Nine Forgotten Fads of the 1990s

The Kris Kross look: Bugs and Taz version

The '90s are officially over, folks, and now that we're in a position where we can look back with a growing sense of (shudder!) nostalgia, many will identify the decade by its more notable fads: the Monica Lewinsky affair, Pulp Fiction, grunge, etc. But what of the fads that didn't take off? The ideas that everybody saw as lame at the outset? Who will remember them in the years to come? Well, I certainly will, and after reading this list, I hope you will too.

  1. Nail polish for men. In 1997, the makeup company Hard Candy developed this oddity. "Candy Man", it was called. It came in "manly" colors such as black, gold, and silver, and was actually intended for heterosexual males. Heterosexual males knew better: Candy Man was DOA. (Fun note: Foreign Correspondents star Wil Wheaton wore Candy Man in his "Where Are They Now?" photo shoot for People magazine in late '97.)
  2. Chastity belts. In 1994, an LA company created these often studded black leather contraptions for rocker-type women to wear on the outside of their jeans. If the company aimed these at the S&M crowd, they might have fared better. But in the '90s, there were only a handful of big-haired metal chicks still around, few of them under 40, and none of them wanting to give the impression of being chaste.
  3. Server-push animation. The World Wide Web was new in 1994-1995, and it was common to use this technology for animation, in which a website's server would load an image, wait a second, then load another image to replace it. Voila: Animation! Unfortunately, the server usually loaded the images faster than site visitors with slow connections could view them. Animated GIFs soon rendered the server push animation obsolete. Then came Flash.

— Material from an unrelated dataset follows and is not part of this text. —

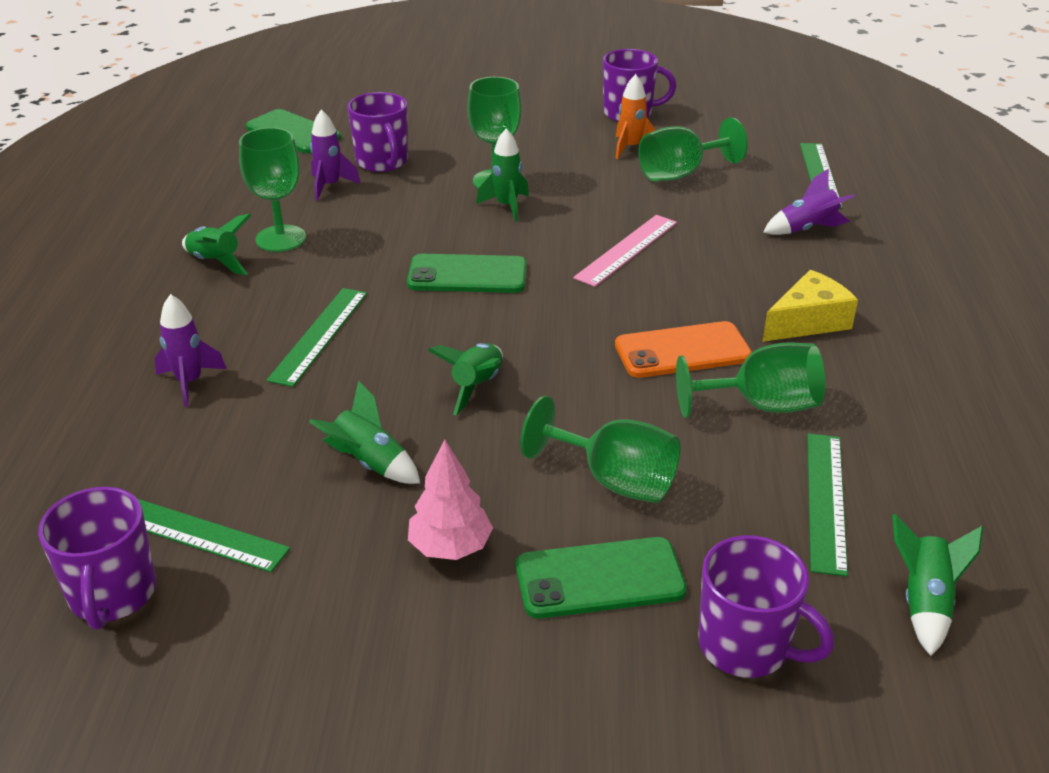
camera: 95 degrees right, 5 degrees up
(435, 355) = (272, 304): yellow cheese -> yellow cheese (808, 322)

  4. "Magic Eye" pictures, a.k.a "Computer-generated random dot 3D stereograms". You saw them in shopping malls, 1994 calendars, and Sunday comics sections: What appeared at first as a stew of patterned dots would become, if you refocused your eyes and stared hard, a crude three-dimensional shape: a seal with a ball on its nose, say, or the Statue of Liberty. Some people found them fascinating, others couldn't make them work, but in the end, they were just too ugly to last. After all, who would hang an enormous mess of computer garbage above the sofa?
  5. Cigar smoking. This disgusting habit went hand in hand with mid-'90s "cocktail culture" (tiki torches, lounge music) and the swing dancing revival. "Cigar clubs" popped up all over. Young cads even invested in humidors. I guess most of them finally got girlfriends who told them to knock it off. Of course, the same old bastards who smoked cigars long before the '90s continue to puff away.

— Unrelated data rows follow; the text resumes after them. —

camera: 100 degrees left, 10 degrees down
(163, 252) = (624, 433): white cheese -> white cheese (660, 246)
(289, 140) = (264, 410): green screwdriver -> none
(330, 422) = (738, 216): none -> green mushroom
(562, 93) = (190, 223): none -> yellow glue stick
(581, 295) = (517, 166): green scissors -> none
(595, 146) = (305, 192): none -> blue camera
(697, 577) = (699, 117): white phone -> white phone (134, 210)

  6. Pogs and slammers. A calculated attempt at creating an "instant collectable", these useless cardboard discs with pictures on them were actually a hit – for a while – with bored children and deluded gold diggers hoping to one day cash in on their collections. Good luck: In 50 years they will be worth less than the cardboard they were printed on.
  7. The Kris Kross look. Two black children made a name for themselves in the very early '90s with kid-friendly rap. Their gimmick? They wore their clothing backwards! Some youngsters actually imitated this embarrassing look, although most fans settled for wearing baggy T-shirts festooned with Warner Bros. characters Bugs Bunny and the Tasmanian Devil – "Bugs and Taz" – in the Kris Kross getups. Another '90s fashion failure: denim overalls, typically with one of the shoulder straps undone.
  8. The MiniDisc. In 1993, they appeared: MiniDiscs! Cute little CDs, some of them recordable! They even had their own players, since you couldn't very well fit them in your normal CD player. What's that? You had to get new players? What's the point, then? That was the question asked by American shoppers; the Japanese, with their fetish for tiny things, loved them. [2013 UPDATE: Incredibly, MiniDisc players continued to be manufactured by Sony until March 2013.]
  9. "I've fallen and I can't get up!" The '90s version of "Where's the beef?"